Les mains qui tuent (Phantom Lady) – Robert Siodmak – 1944

Les mains qui tuent (Phantom Lady) – Robert Siodmak – 1944

mars 13, 2021 0 Par Nicolas Ravain

Une fois n’est pas coutume, il ne s’agira pas cette fois-ci d’analyser ce film de Robert Siodmak dans sa globalité mais de nous attarder sur une seule séquence.

Et quelle séquence !

Car Les Mains qui tuent, excellent thriller filmé dans un noir et blanc absolument somptueux, contient une séquence proprement hallucinante de sexe sauvage ! Voire, disons-le carrément, de gangbang.

Quoi ?

Oui, oui, vous avez bien lu : un gangbang ! A savoir : une jeune femme offerte à un groupe d’hommes qui la prennent de toutes parts, de tous les côtés, avec de la sueur, des membres démesurés et une puissante montée orgasmique.

Heu… vraiment ?

Oui, vraiment !

Mais bien sûr, on ne voit rien de tout ça à l’image. On est dans un film noir hollywoodien des années 40, pas sur pornhub. A l’image, il y a seulement une femme au milieu d’un groupe de musiciens de jazz.

Et pourtant, tout est là.

Avant de regarder la séquence en question, une brève remise en contexte narratif s’impose : la jeune femme, jusque-là « bien sous tout rapport », sage secrétaire en tailleur secrètement amoureuse de son patron injustement reconnu coupable du meurtre de sa femme, va endosser le rôle de la fille « légère » en enfilant une robe sexy, des bas résilles, des bijoux tape à l’œil et mâchant outrageusement du chewing-gum afin de rendre fou de désir un musicien dans l’espoir de réussir à lui soutirer une information importante.

Voilà.

Vous savez tout.

Vous pouvez vous rincer l’œil, à présent, bande de coquinous !

 

 

Alors, vous avez vu ça ?

La façon dont cette séquence est construite, avec tous ces types qui brandissent leurs instruments phalliques en direction de la jeune femme, par devant, par derrière, sur les côtés ; d’autres qui tapent sur des cordes, des touches ou une batterie ; le miroir qui semble pulser ; l’amorce sur les jambes de la femme avec le batteur qui s’acharne à taper d’un mouvement régulier de haut en bas au second plan ; le gros plan sur l’entrejambe du batteur ; et enfin ce champ/contre-champ entre la femme en contre-plongée, toute sourire, au 7ème ciel, et le batteur en gros plan suant et le visage déformé par un rictus d’extase.

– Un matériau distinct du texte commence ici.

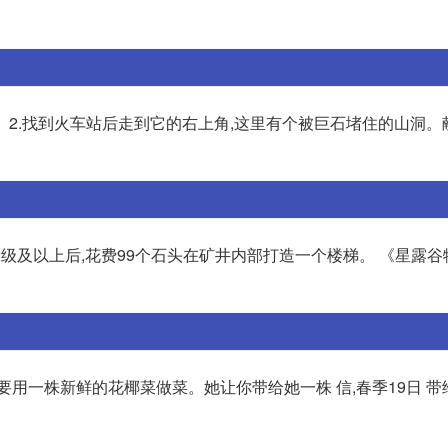
。 2.找到火车站后走到它的右上角,这里有个被巨石堵住的山洞。
级及以上后,花费99个石头在矿井内部打造一个楼梯。 《星露谷
需要用一株新鲜的花椰菜做菜。她让你带给她一株 信,春季19日 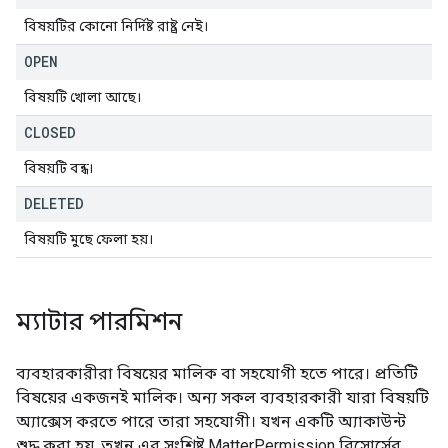
বিষয়টির কোনো নির্দিষ্ট রাষ্ট্র নেই।
OPEN
বিষয়টি খোলা আছে।
CLOSED
বিষয়টি বন্ধ।
DELETED
বিষয়টি মুছে ফেলা হয়।
ম্যাটার পারমিশন
ব্যবহারকারীরা বিষয়ের মালিক বা সহযোগী হতে পারে। প্রতিটি
বিষয়ের একজনই মালিক। অন্য সকল ব্যবহারকারী যারা বিষয়টি
অ্যাক্সেস করতে পারে তারা সহযোগী। যখন একটি অ্যাকাউন্ট
শুদ্ধ করা হয়, তখন এর সংশ্লিষ্ট MatterPermission রিসোর্সের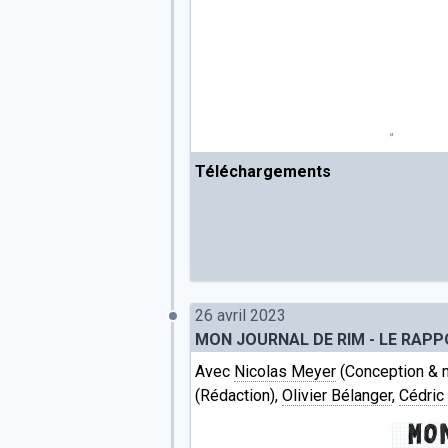
Téléchargements
26 avril 2023
MON JOURNAL DE RIM - LE RAPP
Avec
Nicolas Meyer
(Conception & 
(Rédaction),
Olivier Bélanger
,
Cédric 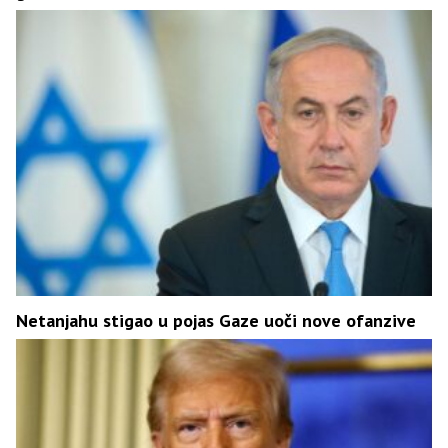
Netanjahu stigao u pojas Gaze uoči nove ofanzive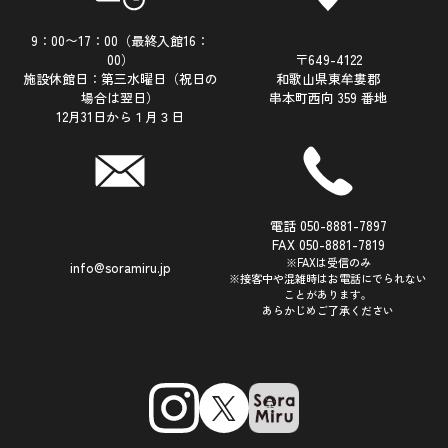
9：00〜17：00（最終入館16：
00）
〒649-4122
施設休館日：第三水曜日（祝日の
和歌山県東牟婁郡
場合は翌日）
串本町西向 359 番地
12月31日から１月３日
電話 050-8881-7897
FAX 050-8881-7819
※FAXは受信のみ
info@soramiru.jp
※接客中や混雑時はお電話にでられない
ことがあります。
あらかじめご了承ください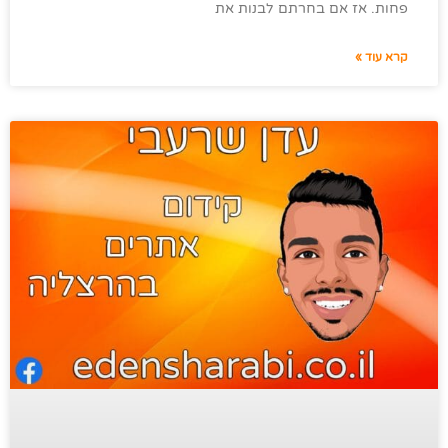
פחות. אז אם בחרתם לבנות את
קרא עוד »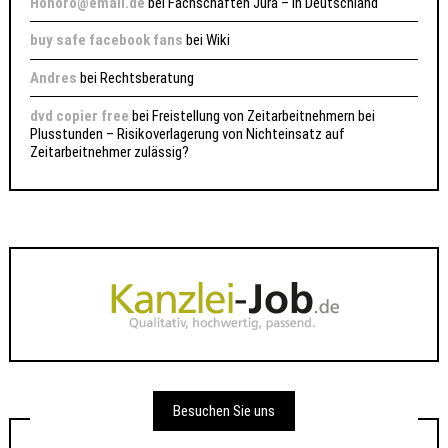
Honoro@email.de
bei
Fachschaften Jura – in Deutschland
buy safe facebook fans
bei
Wiki
Andres
bei
Rechtsberatung
dvd copier free
bei
Freistellung von Zeitarbeitnehmern bei
Plusstunden – Risikoverlagerung von Nichteinsatz auf
Zeitarbeitnehmer zulässig?
Besuchen Sie uns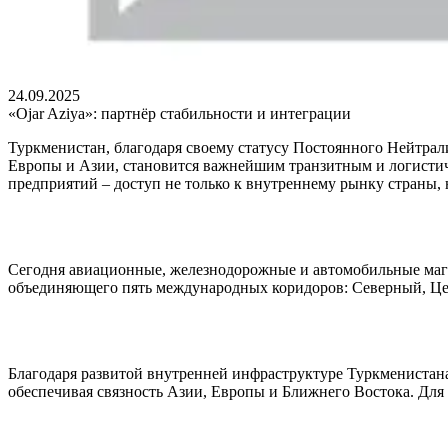
24.09.2025
«Ojar Aziya»: партнёр стабильности и интеграции
Туркменистан, благодаря своему статусу Постоянного Нейтрал
Европы и Азии, становится важнейшим транзитным и логисти
предприятий – доступ не только к внутреннему рынку страны,
Сегодня авиационные, железнодорожные и автомобильные маги
объединяющего пять международных коридоров: Северный, 
Благодаря развитой внутренней инфраструктуре Туркменистан
обеспечивая связность Азии, Европы и Ближнего Востока. Для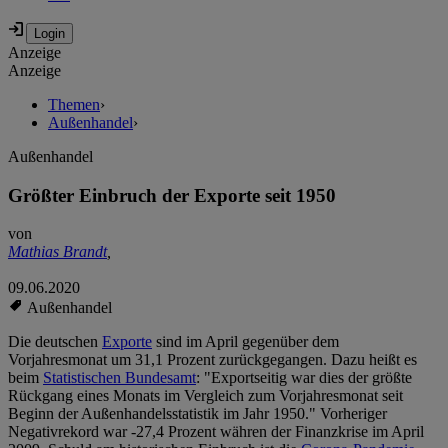
Anzeige
Anzeige
Themen
›
Außenhandel
›
Außenhandel
Größter Einbruch der Exporte seit 1950
von
Mathias Brandt
,
09.06.2020
Außenhandel
Die deutschen
Exporte
sind im April gegenüber dem
Vorjahresmonat um 31,1 Prozent zurückgegangen. Dazu heißt es
beim
Statistischen Bundesamt
: "Exportseitig war dies der größte
Rückgang eines Monats im Vergleich zum Vorjahresmonat seit
Beginn der Außenhandelsstatistik im Jahr 1950." Vorheriger
Negativrekord war -27,4 Prozent währen der Finanzkrise im April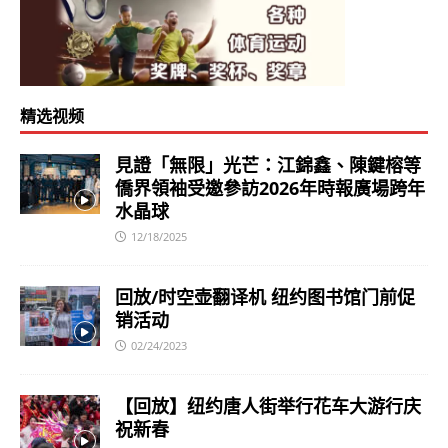
精选视频
見證「無限」光芒：江錦鑫、陳鍵榕等
僑界領袖受邀參訪2026年時報廣場跨年
水晶球
12/18/2025
回放/时空壶翻译机 纽约图书馆门前促
销活动
02/24/2023
【回放】纽约唐人街举行花车大游行庆
祝新春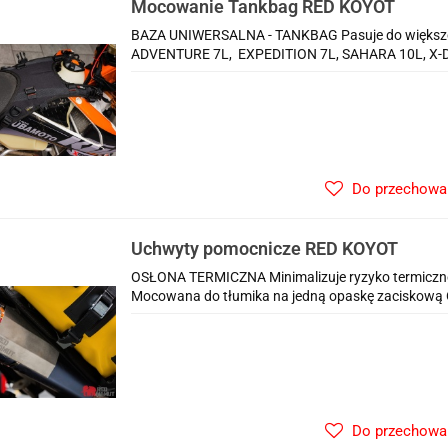
Mocowanie Tankbag RED KOYOT
BAZA UNIWERSALNA - TANKBAG Pasuje do większoś
ADVENTURE 7L, EXPEDITION 7L, SAHARA 10L, X-DU
Do przechowa
Uchwyty pomocnicze RED KOYOT
OSŁONA TERMICZNA Minimalizuje ryzyko termiczneg
Mocowana do tłumika na jedną opaskę zaciskową O
Do przechowa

Et puis, pour terminer, ce petit signe de tête de la femme qui dit : « Allez, viens maintenant, on va s’envoyer en l’air POUR DE VRAI ! »

Une séquence d’une audace folle, parfait exemple de ce que peut être l’équivalent d’une métaphore au cinéma, faisant appel tant au cadrage, qu’au montage et à la bande-son, et qui permet à Siodmak de faire passer quelque chose de sulfureux sans craindre les foudres de la censure. Impossible de faire couper au montage cette séquence de sexe débridé étant donné qu’on ne voit en réalité rien d’explicite, à peine une paire de jambes en résilles.

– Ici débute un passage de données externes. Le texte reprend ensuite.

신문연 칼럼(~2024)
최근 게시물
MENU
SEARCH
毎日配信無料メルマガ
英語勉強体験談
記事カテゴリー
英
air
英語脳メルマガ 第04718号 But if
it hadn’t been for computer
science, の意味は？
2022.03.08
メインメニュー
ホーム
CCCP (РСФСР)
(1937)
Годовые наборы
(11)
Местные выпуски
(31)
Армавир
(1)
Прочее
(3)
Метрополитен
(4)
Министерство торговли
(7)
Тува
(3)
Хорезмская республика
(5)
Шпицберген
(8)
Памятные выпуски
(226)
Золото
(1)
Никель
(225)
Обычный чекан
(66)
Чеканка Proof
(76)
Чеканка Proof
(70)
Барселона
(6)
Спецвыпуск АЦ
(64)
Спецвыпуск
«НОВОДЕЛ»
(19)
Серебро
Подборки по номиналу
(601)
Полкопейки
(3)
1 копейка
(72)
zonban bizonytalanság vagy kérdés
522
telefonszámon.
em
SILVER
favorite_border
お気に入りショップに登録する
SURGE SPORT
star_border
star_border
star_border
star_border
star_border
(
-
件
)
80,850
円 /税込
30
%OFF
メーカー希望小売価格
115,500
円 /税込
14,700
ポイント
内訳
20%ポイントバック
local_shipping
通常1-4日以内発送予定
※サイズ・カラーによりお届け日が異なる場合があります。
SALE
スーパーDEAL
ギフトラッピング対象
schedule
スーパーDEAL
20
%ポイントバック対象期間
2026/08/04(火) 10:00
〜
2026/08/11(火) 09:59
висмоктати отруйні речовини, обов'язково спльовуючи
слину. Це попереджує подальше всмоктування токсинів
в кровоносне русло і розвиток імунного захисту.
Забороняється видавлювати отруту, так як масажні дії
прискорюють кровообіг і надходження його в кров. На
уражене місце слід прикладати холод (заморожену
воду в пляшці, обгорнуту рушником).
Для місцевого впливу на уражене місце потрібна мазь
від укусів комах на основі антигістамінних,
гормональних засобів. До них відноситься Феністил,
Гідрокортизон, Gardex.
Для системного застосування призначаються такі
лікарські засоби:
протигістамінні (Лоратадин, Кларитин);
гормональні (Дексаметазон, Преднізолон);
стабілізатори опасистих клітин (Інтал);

Tout simplement brillant !

Ne voulant pas spoiler la fin du film, on peut tout de même signaler rapidement qu’une autre séquence fonctionne aussi sur une métaphore sexuelle, mais cette fois-ci il n’y a là rien de festif ni d’orgasmique puisqu’il s’agit d’une scène de meurtre. On y voit un tueur psychopathe allongé sur un lit, qui demande à la jeune femme de venir s’asseoir près de lui, qui lui prend la main pour se caresser le front, qui défait sa cravate, lentement, puis qui l’agite comme une cravache…

Et de se rappeler ce que disait Truffaut à propos d’Hitchcock : filmer les scènes de sexe comme des meurtres, et les meurtres comme des scènes de sexe.